Mother then went on to say that she knows many members have gone through deep soul-searching and repentance. While it is true that Father is suffering for our iniquities and those of all humanity, she said, "we cannot afford to live with a guilt complex." We ought instead to become people of unfailing love. "Love encompasses everything; it overcomes all difficulties. In the end it is love alone that prevails," she said.
Mother visits Father every other day. Sometimes she sees him two or three days in a row. In addition to this, Father calls her twice every day -- in the early morning and late at night whether she has visited him that day or not.

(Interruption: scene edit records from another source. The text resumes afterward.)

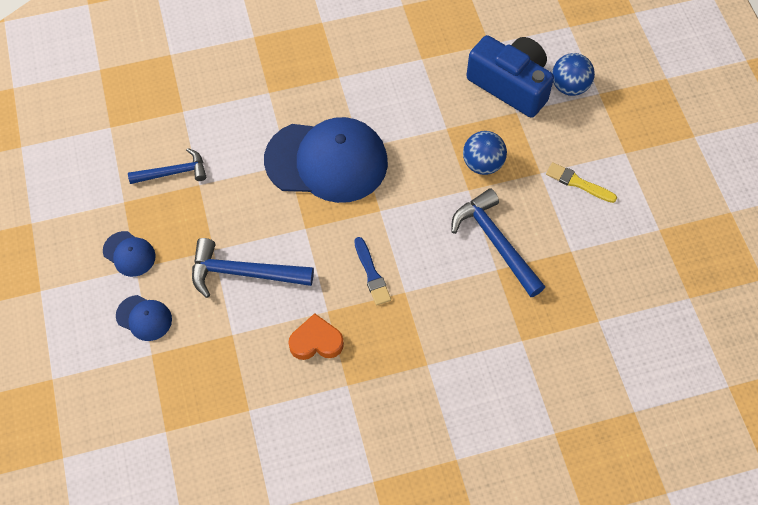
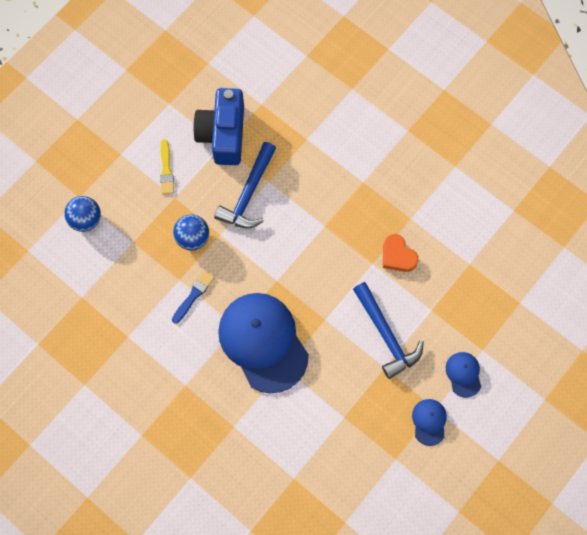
camera: 125 degrees left, 10 degrees up
(173, 172) = (348, 443): blue hammer -> none
(372, 274) = (327, 254): blue brush -> blue brush (193, 295)
(511, 85) = (111, 259): blue camera -> blue camera (223, 134)

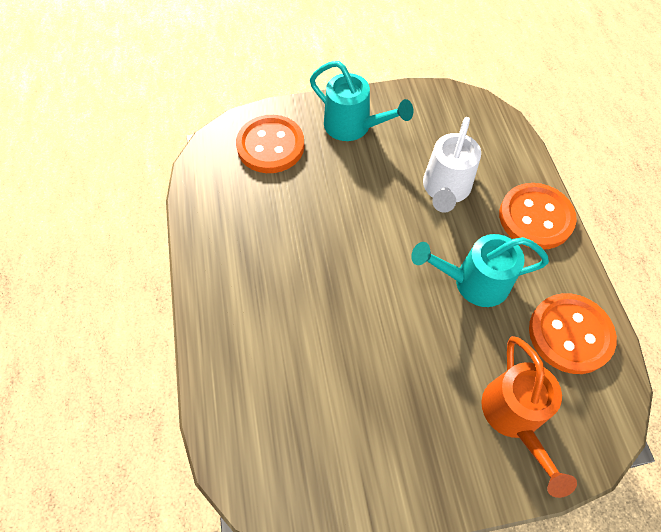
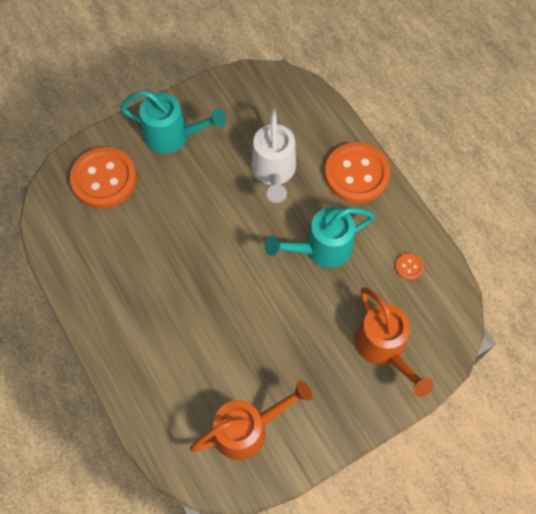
camera: 20 degrees left, 5 degrees up
(324, 454) = (248, 429): none -> orange watering can
(570, 334) = (409, 267): orange button -> orange button, size x0.40

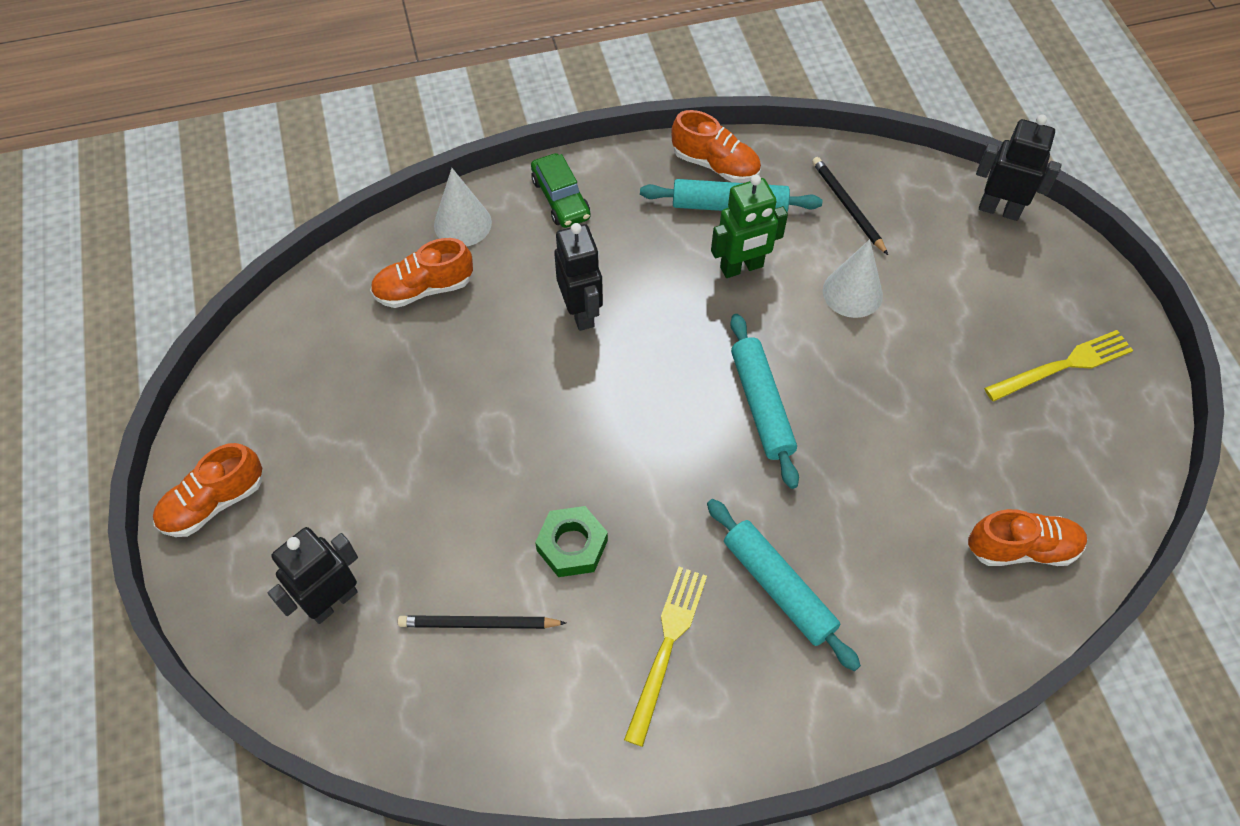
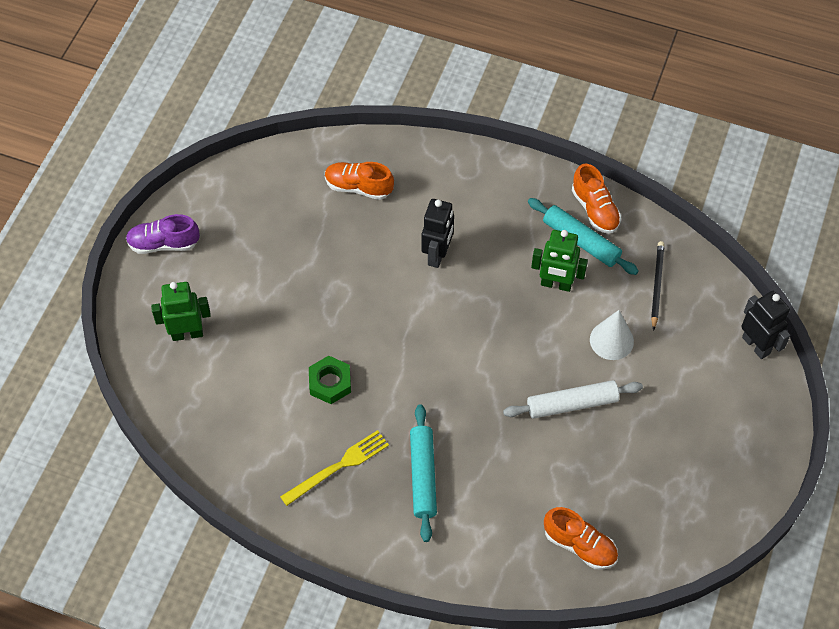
camera: 35 degrees right, 0 degrees up
(214, 502) = (164, 243): orange shoe -> purple shoe
(332, 601) = (187, 333): black robot -> green robot
(462, 223) = (410, 159): white cone -> none
(478, 624) = (251, 392): black pencil -> none
(561, 198) = (481, 177): green car -> none
(761, 405) = (498, 372): turquoise rolling pin -> none
(872, 389) = (572, 404): none -> white rolling pin
(1062, 366) = (703, 463): yellow fork -> none

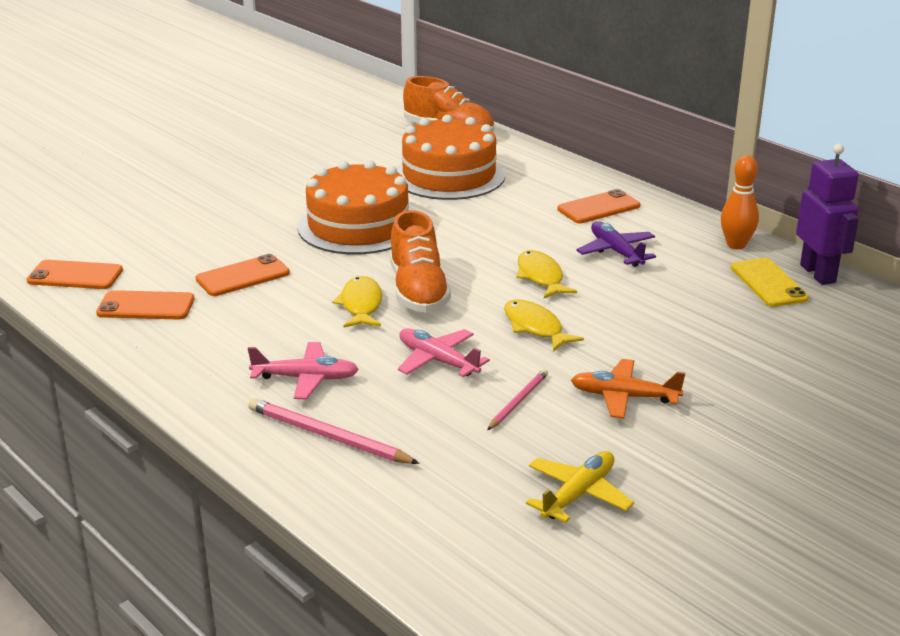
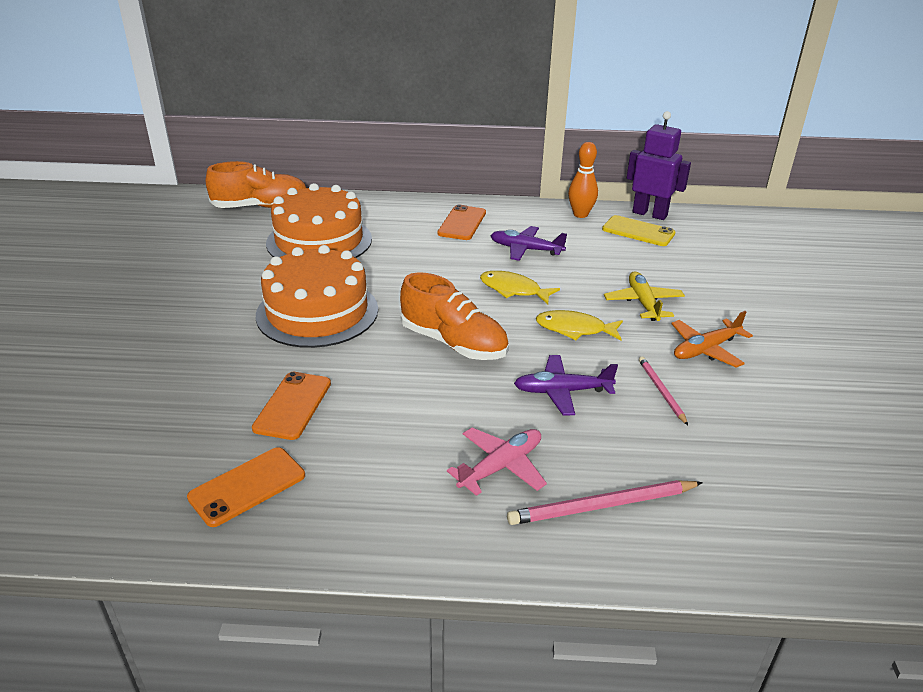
camera: 45 degrees left, 5 degrees up
(75, 276) = (114, 498): orange phone -> none
(361, 305) = (432, 377): yellow fish -> none
(437, 361) = (562, 391): pink plane -> purple plane
(578, 494) = (807, 436): yellow plane -> yellow plane (643, 303)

She thus has to know what's going on in our movement to give complete reports to Father.
In the little free time she has, Mother watches Korean video dramas, from which she has learned many things that can be related to our movement.
In one story which took place during the Yi Dynasty (which ruled Korea during the 500 years before 1910) she observed that when the subjects of the country, particularly the leaders, supported the royal family and were united and unselfish among themselves, the kingdom flourished. However, when the people surrounding the king were fighting, due to jealousy and self- centeredness, the kingdom suffered serious decline.

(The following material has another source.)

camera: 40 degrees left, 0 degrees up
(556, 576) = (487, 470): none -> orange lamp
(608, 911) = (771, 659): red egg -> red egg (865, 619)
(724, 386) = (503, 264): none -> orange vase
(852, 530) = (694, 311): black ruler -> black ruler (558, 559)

A modern story about a couple, who through an accident that happened to the wife lost the ability to have children, particularly impressed Mother. According to Korean tradition, because the husband in this case was an only son himself, he would be expected to divorce her and remarry. This husband, however, chose to remain loyal to her although she was barren and half-paralyzed, saying that their souls would be one for eternity. "This story made me realize that Father is truly the most wonderful husband,' said Mother, "and at the same time he is the most wonderful, loyal bridegroom to all humankind. Even though America and the world, as a bride, rejected and mistreated him, he never abandoned her. Father will never mistreat his own bride."

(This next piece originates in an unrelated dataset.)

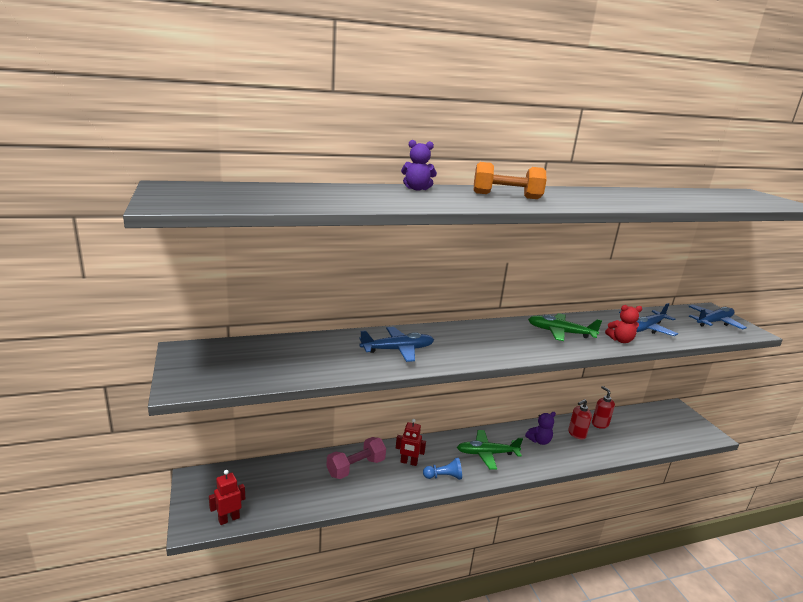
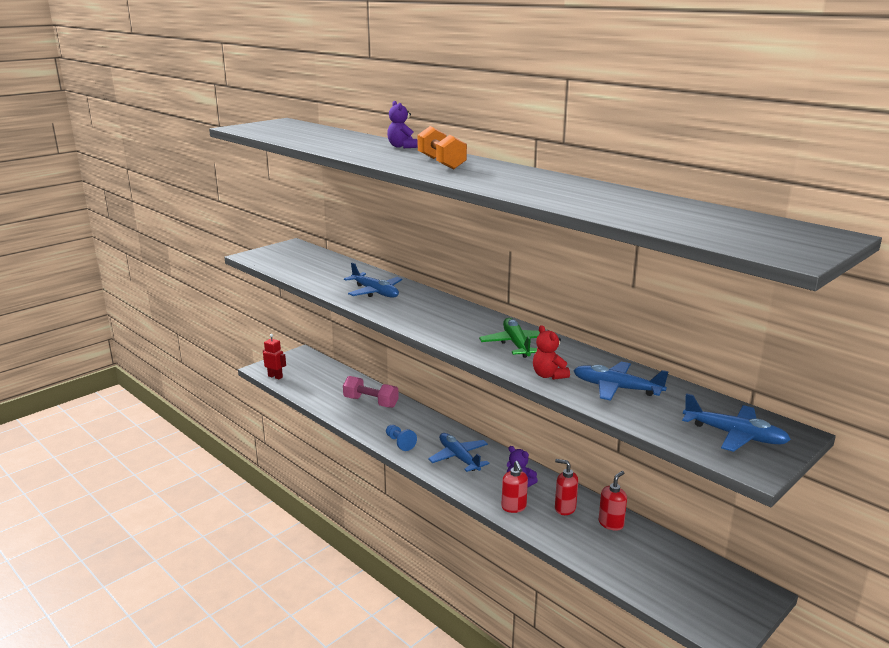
camera: 65 degrees right, 0 degrees up
(408, 462) = (401, 422): red robot -> none
(487, 453) = (459, 458): green plane -> blue plane
(567, 455) = (514, 507): none -> red soap dispenser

In another historical drama, Mother observed that each of the Korean kingdoms had its founding elders. They were riot always the most intelligent, wise, or talented people, but because of their loyalty, experience, and vital understanding of tradition, they proved to be the kingdom's most valuable assets. Mother likened them to the Unification family. Although, she said, our elder blessed couples may not be the most efficient, educated, wisest, or most perfect people, they have gained a depth of heartistic understanding that is irreplaceable:
They are the fruit that our Father gathered under the most difficult circumstances. They understand the depth of his suffering heart. They shared sorrow and hardship, but also deep joy together. We all know the contents of Principle, but the center of Principle is heart. These elders came into a heartistic relationship with our True Parents. Through rain and sunshine, hardship and victory, they have always remained there supporting the True Parents, and they live and die for the sake of the mission granted to them.
Mother said that while younger members may be better educated, may have heard Father speak more often and so have a better grasp of his ideas, the Korean elders, through their long experience of serving True Parents, have gained something impossible to gain any other way. For that reason they can contribute a great deal to us, and to the tradition of our church. "They might look ugly sometimes, even dirty," Mother said, ''but they are there to provide the vitality needed for the Kingdom to survive and flourish."
When the parents are away, she said, it is natural for the younger children to turn to the older ones for guidance and comfort. Mother asked that American members develop deeper respect and love for the elder Korean and Japanese brothers and sisters. It is important for us to inherit the traditions they have learned. She asked for understanding and harmony among all members, and particularly for unity among the Koreans, Japanese, and Americans.
The conference was a precious opportunity to meet Mother on an intimate level. Throughout the meeting she was warm and relaxed. She truly treated everyone there as her beloved children, and in her glowing presence an atmosphere of peace and love reigned. In order to make October a victorious month, Mother asked in conclusion that we prepare for Children's Day by striving to be united as one loving family.